• **What to produce**
In the abstract on poly(3-hydroxybutyrate) production, which gene was knocked out to force carbon flow into the pentose phosphate pathway?

Fermentation characteristics and protein expression patterns in a recombinant Escherichia coli mutant lacking phosphoglucose isomerase for poly(3-hydroxybutyrate) production

Abstract

For the efficient production of poly(3-hydroxybutyrate) (PHB) using recombinant Escherichia coli, it is of primal importance to overproduce NADPH, which is necessary for the PHB synthetic pathway. In order to overproduce NADPH in the pentose phosphate (PP) pathway, a recombinant E. coli was constructed in which the phosphoglucose isomerase ( pgi) gene was knocked out to force the carbon flow into the PP pathway. The fermentation characteristics of the recombinant E. coli mutant lacking pgi were then investigated to determine the effect of overproduction of NADPH on efficient PHB production. It was found that, compared with the parent strain ( E. coli JM109), growth of the E. coli mutant lacking pgi ( E. coli DF11) is repressed due to NADPH overproduction in the PP pathway. Furthermore, repressed cell growth can be recovered to some extent by introducing a NADPH-consuming pathway, such as the PHB synthetic pathway. Efficient PHB production using such recombinant E. coli (DF11/pAeKG1) could be attained by appropriately controlling the glucose concentration in the fermentor. Total gene expression was investigated at the protein level by two-dimensional electrophoresis. Out of 22 differentially expressed proteins, 12 were identified with the aid of MALDI-TOF mass spectrometry. Variations in the accumulation of PHB in the recombinant pgi mutant carrying phb (E. coli DF11/pAeKG1) corresponded to the expression of proteins encoded by rpsA, znuA, fabD, potD, fkpA, gapA, ynaF and ibpA. The unfavorable conditions generated by PHB accumulation in the pgi mutant carrying phb resulted in the highest expression of 30S ribosomal protein S1, which ultimately caused a further increase in soluble protein synthesis.

• **Material shown**
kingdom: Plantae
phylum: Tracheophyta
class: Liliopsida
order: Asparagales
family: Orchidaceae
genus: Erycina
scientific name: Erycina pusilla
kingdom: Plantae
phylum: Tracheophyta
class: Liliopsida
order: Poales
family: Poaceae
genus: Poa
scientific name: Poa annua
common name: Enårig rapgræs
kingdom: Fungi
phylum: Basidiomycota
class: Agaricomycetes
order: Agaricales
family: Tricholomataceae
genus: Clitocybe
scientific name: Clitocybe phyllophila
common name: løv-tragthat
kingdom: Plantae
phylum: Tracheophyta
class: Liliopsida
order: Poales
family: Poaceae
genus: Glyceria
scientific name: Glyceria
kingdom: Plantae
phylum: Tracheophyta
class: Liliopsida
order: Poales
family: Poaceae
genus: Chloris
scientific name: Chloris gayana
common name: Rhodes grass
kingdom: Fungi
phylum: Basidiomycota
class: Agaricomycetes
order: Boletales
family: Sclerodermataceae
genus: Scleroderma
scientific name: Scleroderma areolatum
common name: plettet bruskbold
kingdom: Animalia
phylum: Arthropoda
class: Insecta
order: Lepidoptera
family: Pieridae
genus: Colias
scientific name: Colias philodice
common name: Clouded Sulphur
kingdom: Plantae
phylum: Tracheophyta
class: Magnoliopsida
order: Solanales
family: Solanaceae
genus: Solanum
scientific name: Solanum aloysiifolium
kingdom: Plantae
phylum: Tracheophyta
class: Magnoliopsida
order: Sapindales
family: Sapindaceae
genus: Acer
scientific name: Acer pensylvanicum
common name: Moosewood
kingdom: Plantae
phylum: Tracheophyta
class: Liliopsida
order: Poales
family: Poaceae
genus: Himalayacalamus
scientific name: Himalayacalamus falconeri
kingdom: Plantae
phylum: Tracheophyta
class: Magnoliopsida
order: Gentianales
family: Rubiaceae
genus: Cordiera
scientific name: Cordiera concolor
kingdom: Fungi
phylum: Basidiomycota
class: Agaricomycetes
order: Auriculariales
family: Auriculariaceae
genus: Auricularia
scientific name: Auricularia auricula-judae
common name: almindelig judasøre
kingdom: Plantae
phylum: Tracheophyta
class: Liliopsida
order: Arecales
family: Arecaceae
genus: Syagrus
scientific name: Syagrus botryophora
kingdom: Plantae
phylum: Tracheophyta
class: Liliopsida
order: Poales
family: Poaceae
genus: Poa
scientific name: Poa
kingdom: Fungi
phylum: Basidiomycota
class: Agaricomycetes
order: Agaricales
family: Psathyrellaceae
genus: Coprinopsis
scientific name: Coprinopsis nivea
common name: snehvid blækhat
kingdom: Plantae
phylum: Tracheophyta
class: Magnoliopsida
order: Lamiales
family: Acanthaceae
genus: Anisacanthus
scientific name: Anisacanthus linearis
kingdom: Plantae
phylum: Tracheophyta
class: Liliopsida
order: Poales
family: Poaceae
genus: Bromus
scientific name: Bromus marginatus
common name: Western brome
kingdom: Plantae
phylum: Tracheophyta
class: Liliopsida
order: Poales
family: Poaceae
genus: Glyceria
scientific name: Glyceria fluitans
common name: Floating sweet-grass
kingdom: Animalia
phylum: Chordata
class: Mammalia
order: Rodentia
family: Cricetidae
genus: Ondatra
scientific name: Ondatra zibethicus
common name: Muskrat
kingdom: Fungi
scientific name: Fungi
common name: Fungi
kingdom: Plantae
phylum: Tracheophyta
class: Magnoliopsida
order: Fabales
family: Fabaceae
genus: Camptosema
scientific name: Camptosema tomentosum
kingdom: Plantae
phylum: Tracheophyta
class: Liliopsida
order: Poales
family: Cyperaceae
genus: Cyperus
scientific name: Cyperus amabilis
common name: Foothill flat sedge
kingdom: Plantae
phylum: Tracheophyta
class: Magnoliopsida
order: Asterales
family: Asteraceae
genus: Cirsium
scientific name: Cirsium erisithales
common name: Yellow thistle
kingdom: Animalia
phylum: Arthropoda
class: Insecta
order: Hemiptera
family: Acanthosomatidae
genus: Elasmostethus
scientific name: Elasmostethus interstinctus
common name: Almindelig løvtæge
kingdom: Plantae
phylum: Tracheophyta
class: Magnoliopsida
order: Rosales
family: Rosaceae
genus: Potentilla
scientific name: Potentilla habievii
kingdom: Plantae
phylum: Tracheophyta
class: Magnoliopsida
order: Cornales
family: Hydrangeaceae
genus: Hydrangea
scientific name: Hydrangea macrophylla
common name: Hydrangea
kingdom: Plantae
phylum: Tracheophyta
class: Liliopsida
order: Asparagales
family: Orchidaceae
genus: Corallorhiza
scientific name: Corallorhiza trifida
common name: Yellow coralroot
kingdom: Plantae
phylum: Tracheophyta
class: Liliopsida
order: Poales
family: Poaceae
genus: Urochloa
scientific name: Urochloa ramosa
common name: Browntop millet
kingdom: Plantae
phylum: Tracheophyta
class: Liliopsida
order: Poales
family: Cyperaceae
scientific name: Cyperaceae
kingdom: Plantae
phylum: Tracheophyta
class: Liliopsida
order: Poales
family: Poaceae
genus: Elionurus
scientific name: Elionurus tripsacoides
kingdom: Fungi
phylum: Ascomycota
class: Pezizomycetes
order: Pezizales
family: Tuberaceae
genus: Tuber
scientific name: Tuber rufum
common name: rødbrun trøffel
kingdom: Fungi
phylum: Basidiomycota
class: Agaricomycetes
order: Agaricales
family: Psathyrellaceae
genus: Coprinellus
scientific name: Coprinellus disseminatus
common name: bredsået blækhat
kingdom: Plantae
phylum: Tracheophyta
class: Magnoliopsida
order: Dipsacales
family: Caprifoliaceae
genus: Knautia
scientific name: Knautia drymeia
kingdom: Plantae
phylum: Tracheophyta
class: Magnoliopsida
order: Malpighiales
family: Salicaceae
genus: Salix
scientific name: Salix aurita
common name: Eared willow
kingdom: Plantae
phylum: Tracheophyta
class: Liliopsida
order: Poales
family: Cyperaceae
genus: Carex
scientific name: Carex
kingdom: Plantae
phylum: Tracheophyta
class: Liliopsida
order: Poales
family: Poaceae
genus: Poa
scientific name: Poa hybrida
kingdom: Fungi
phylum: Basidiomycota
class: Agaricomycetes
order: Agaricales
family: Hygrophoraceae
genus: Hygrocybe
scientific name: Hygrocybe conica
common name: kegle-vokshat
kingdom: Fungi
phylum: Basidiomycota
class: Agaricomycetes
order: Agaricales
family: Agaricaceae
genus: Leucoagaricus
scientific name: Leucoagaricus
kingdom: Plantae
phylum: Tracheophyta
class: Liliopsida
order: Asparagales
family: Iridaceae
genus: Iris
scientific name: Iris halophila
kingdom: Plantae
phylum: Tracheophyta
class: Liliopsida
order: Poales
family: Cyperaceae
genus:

• **Answer for this exercise**
The phosphoglucose isomerase (pgi) gene.